2個ということは、わたしの帰りを待っていてくれたのか。
今日はオレに任せろと、バルフレアがお湯を沸かし、ラップを破り調味料を入れて3分間測ってくれた
有り難ーいカップラーメン様を二人一緒に食べながら、幸せだ、としみじみ想う。
こういうモンって、こんなに美味しかったっけ?と目尻を下げて笑いかけるバルフレアの顔が、
湯気と涙でぼんやりと霞んで行く…。

「メシの途中で寝ちまう程働くなんて、ほんとアンタって何でも全力出し過ぎだ」
仕事より、オレに全力向けてくれ。
ちょっと拗ねたようなバルフレアの声が微かに耳に届く。
そうか、キミも寂しかったのか…。
気付いてやれず、すまなかった。
でも、今はこのまま寝かせてくれ。
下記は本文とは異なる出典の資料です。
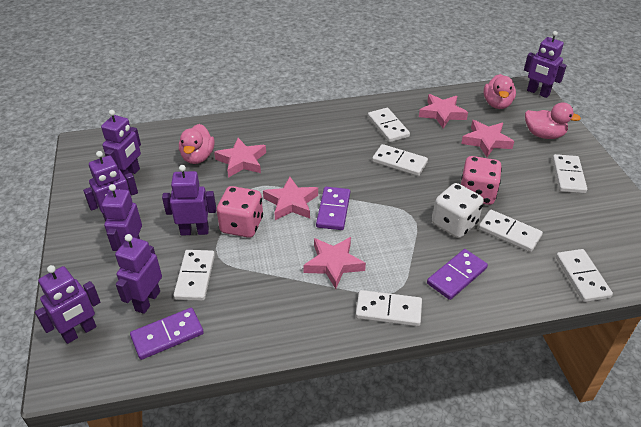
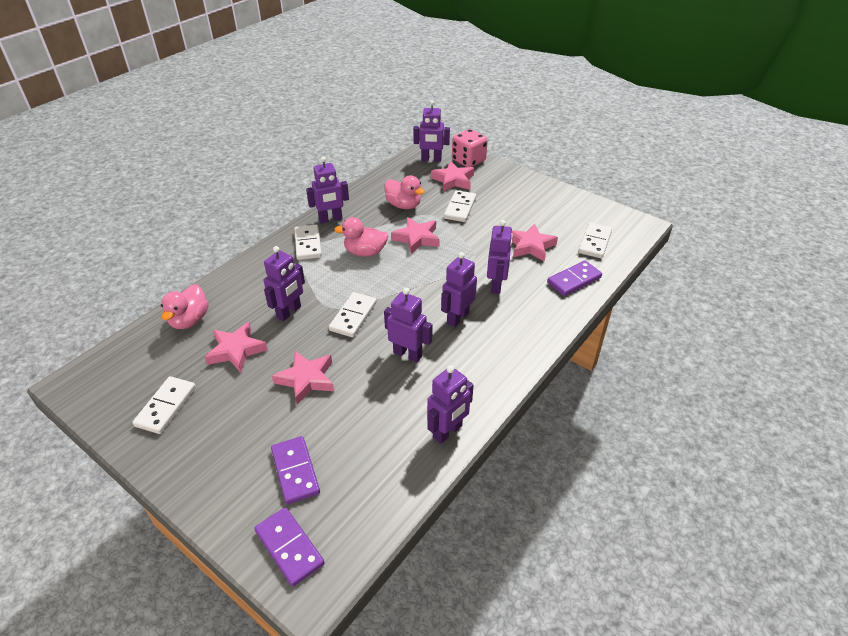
pink dice: 2 -> 1
white dice: 1 -> 0
white domino: 7 -> 5

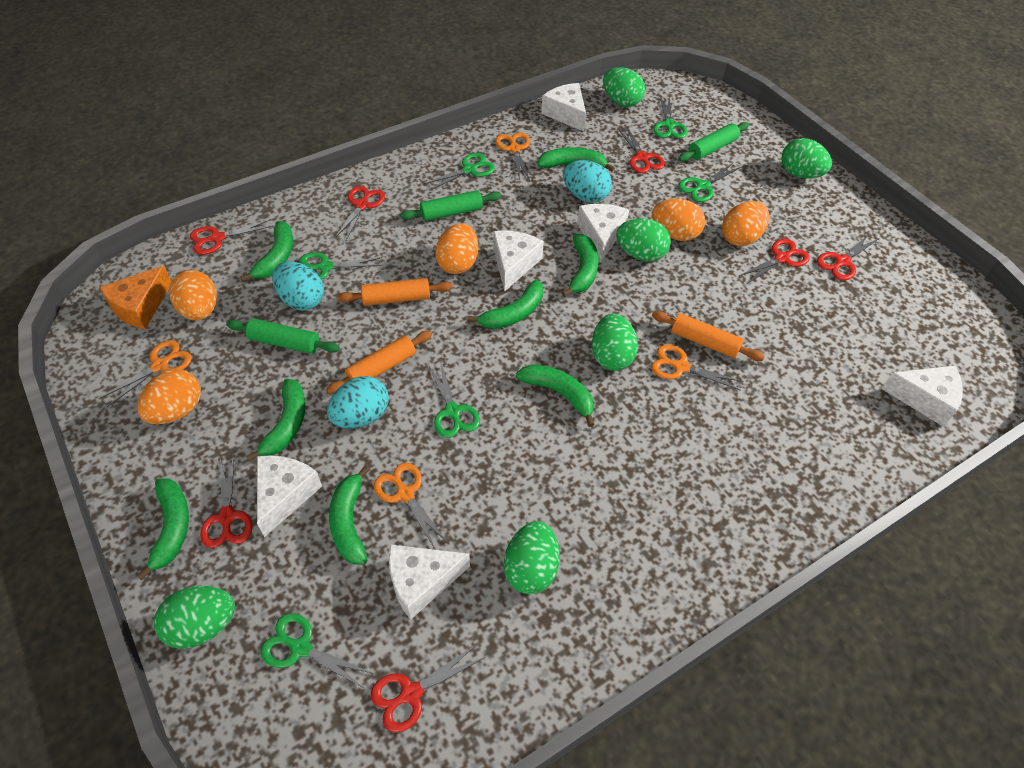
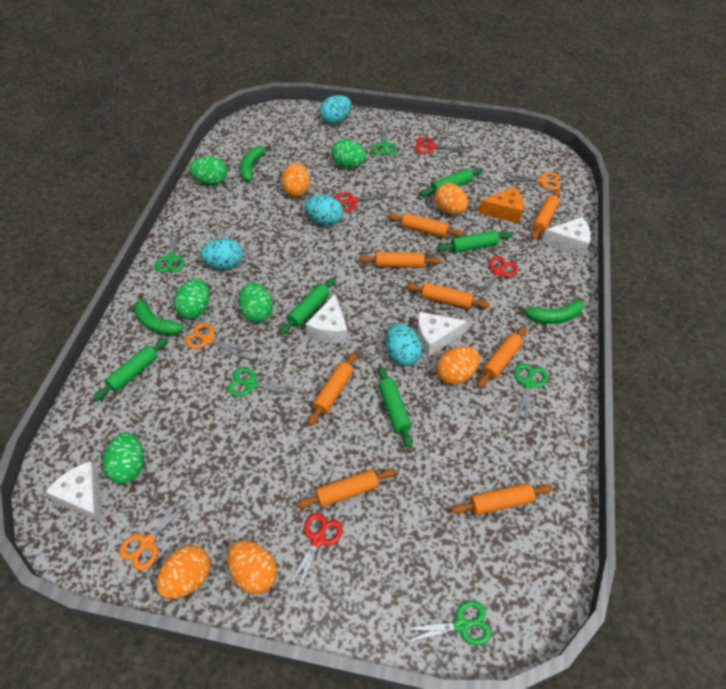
green banana: 8 -> 3
green egg: 6 -> 5
green rolling pin: 3 -> 5
green scissors: 6 -> 5
orange rolling pin: 3 -> 8
orange scissors: 4 -> 3
red scissors: 7 -> 4
turquoise egg: 3 -> 4
white cheese: 6 -> 4

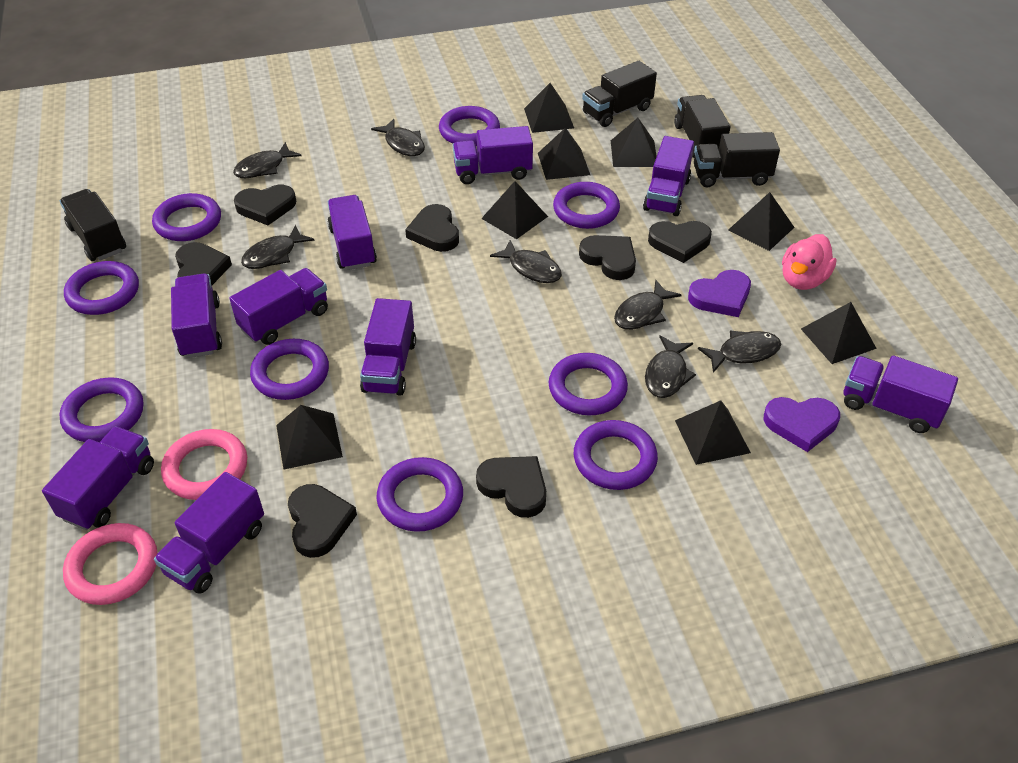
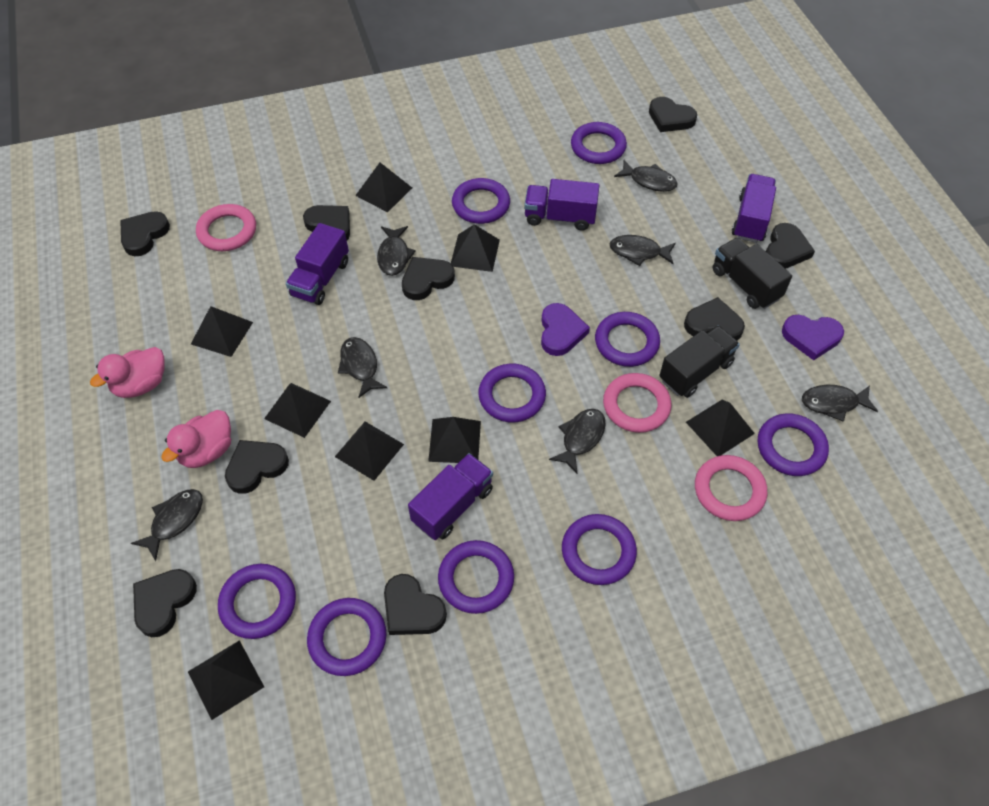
black heart: 7 -> 9
black truck: 4 -> 2
pink duck: 1 -> 2
pink ring: 2 -> 3
purple truck: 9 -> 4

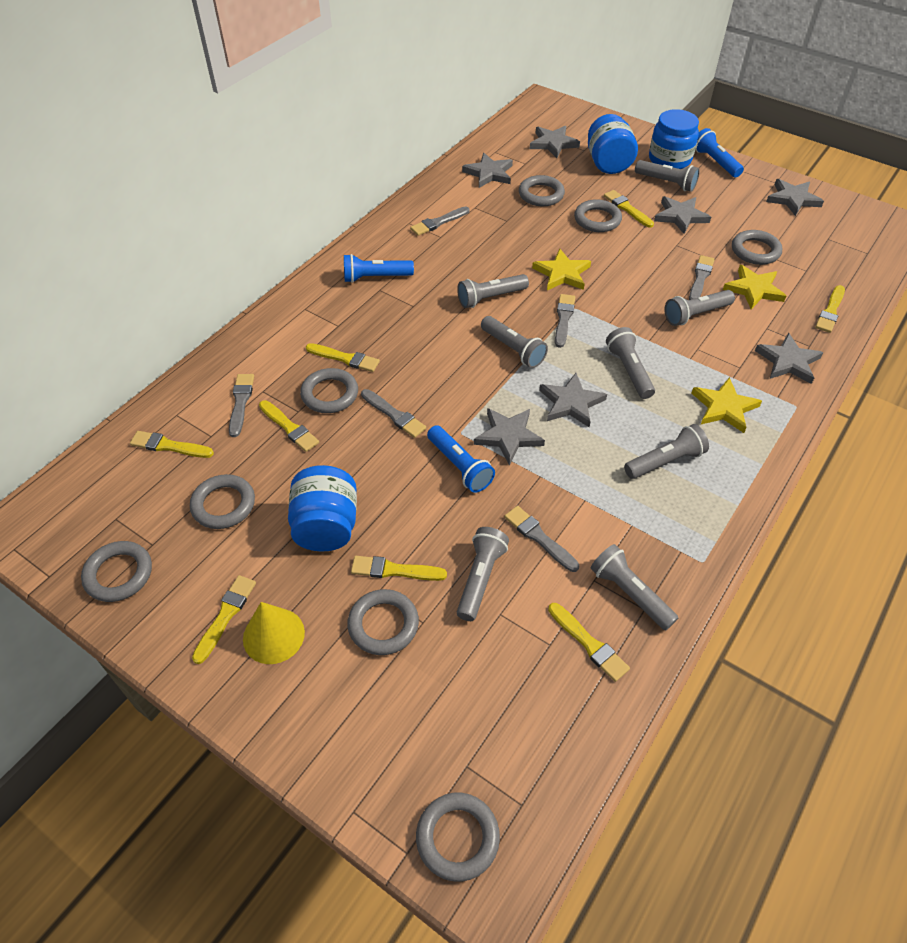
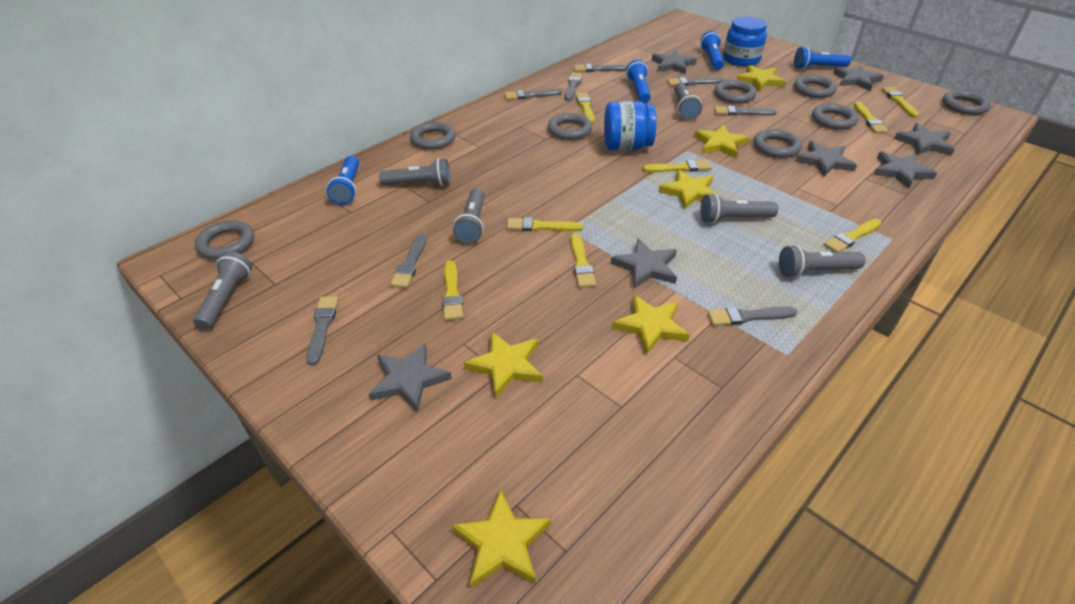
blue flashlight: 3 -> 4
blue jar: 3 -> 2
grey brush: 6 -> 8
grey flashlight: 8 -> 6
yellow cone: 1 -> 0
yellow star: 3 -> 6

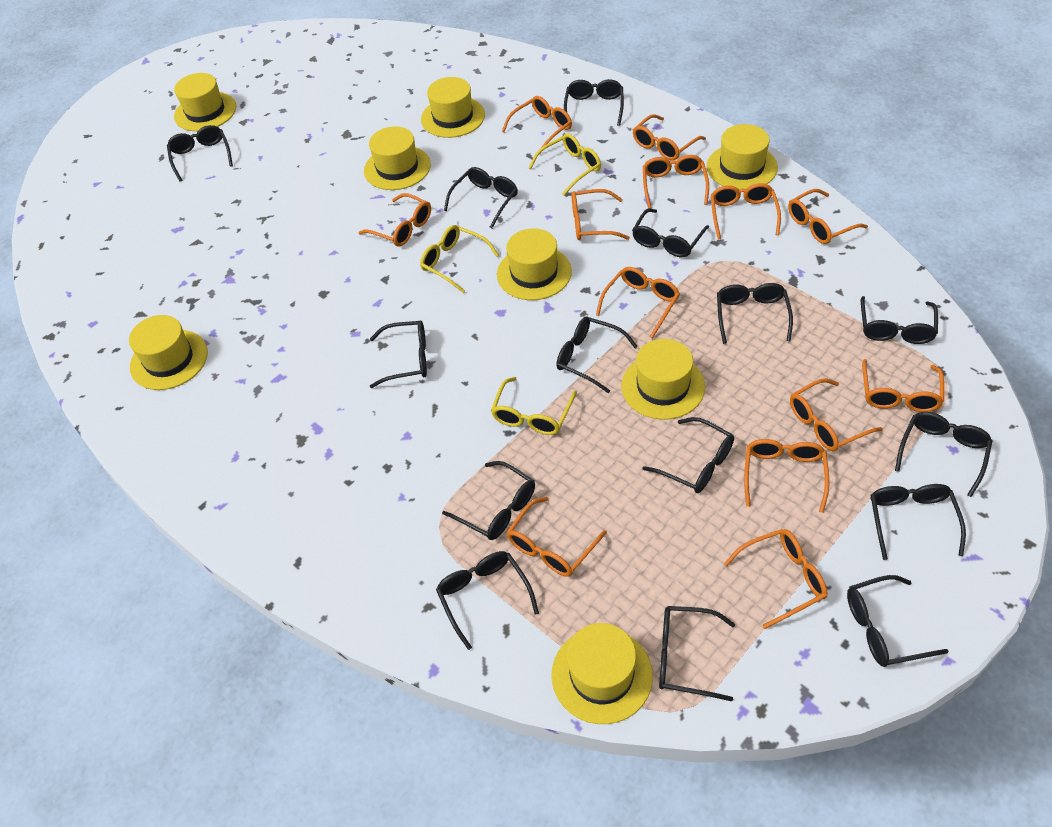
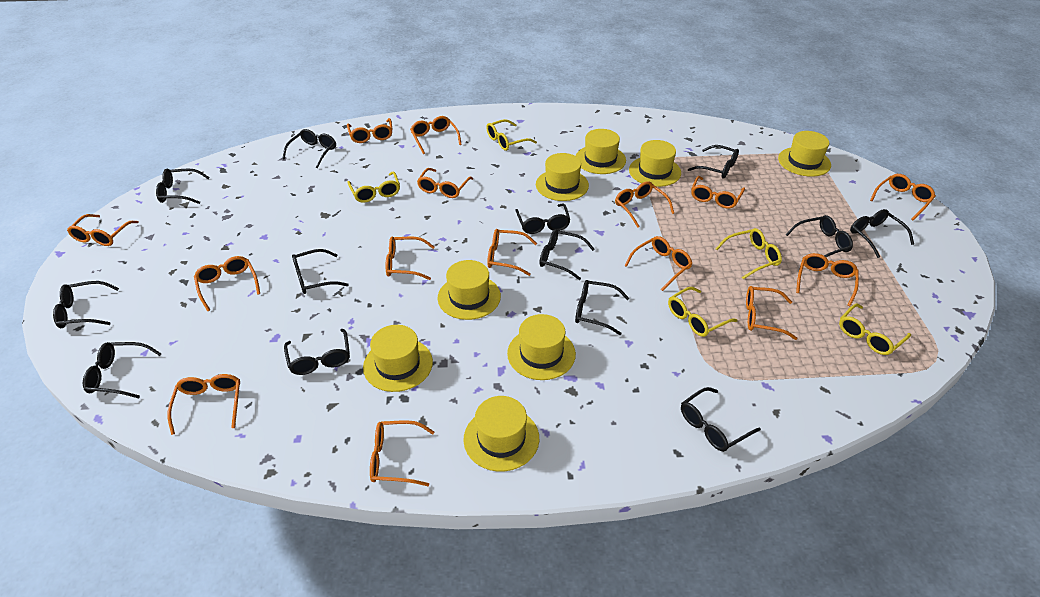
black glasses: 15 -> 13
orange glasses: 13 -> 15
yellow glasses: 3 -> 5

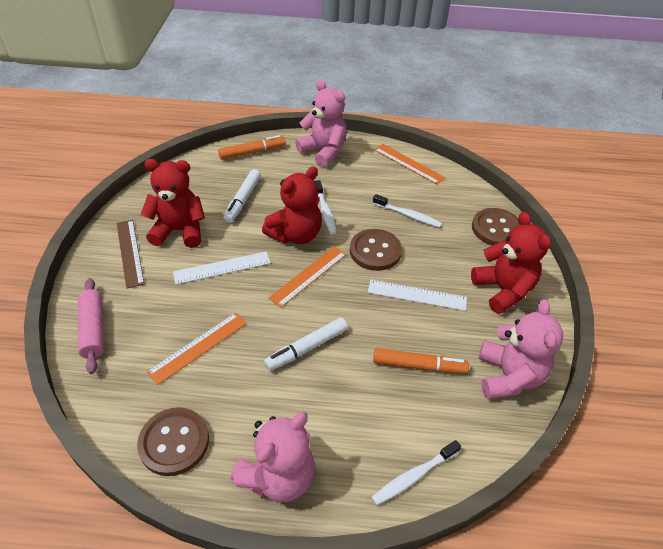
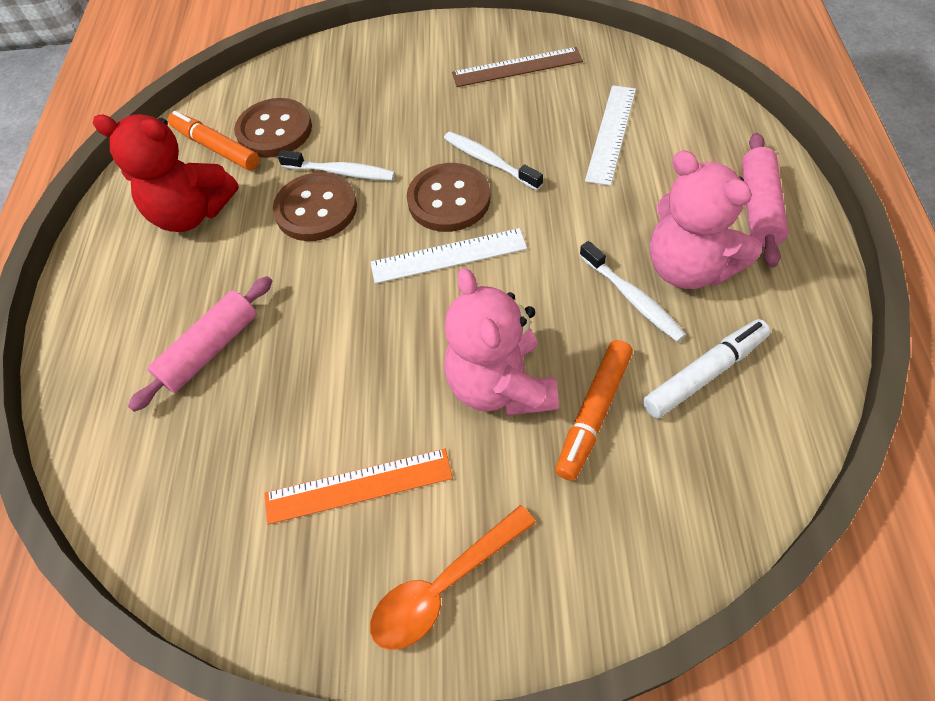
orange ruler: 3 -> 1
orange spoon: 0 -> 1
pink rolling pin: 1 -> 2
pink teddy bear: 3 -> 2
red teddy bear: 3 -> 1
white marker: 2 -> 1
頼む。
疲れたから、ではない。

この幸せな気分のまま、夢の世界に連れていって欲しい。



あのですね、わたくし明日から3日間連続飲み会なので、
多分お休みさせて頂きます。よろしくお願い致します。

上のお話ですが、勿論モデルがいます、誰とは言いませんが。
もしかしたら、どっかのおばちゃんが日々の激務に負け、
ついに自分をバッシュに見立て現実逃避を始めた、のかも知れません。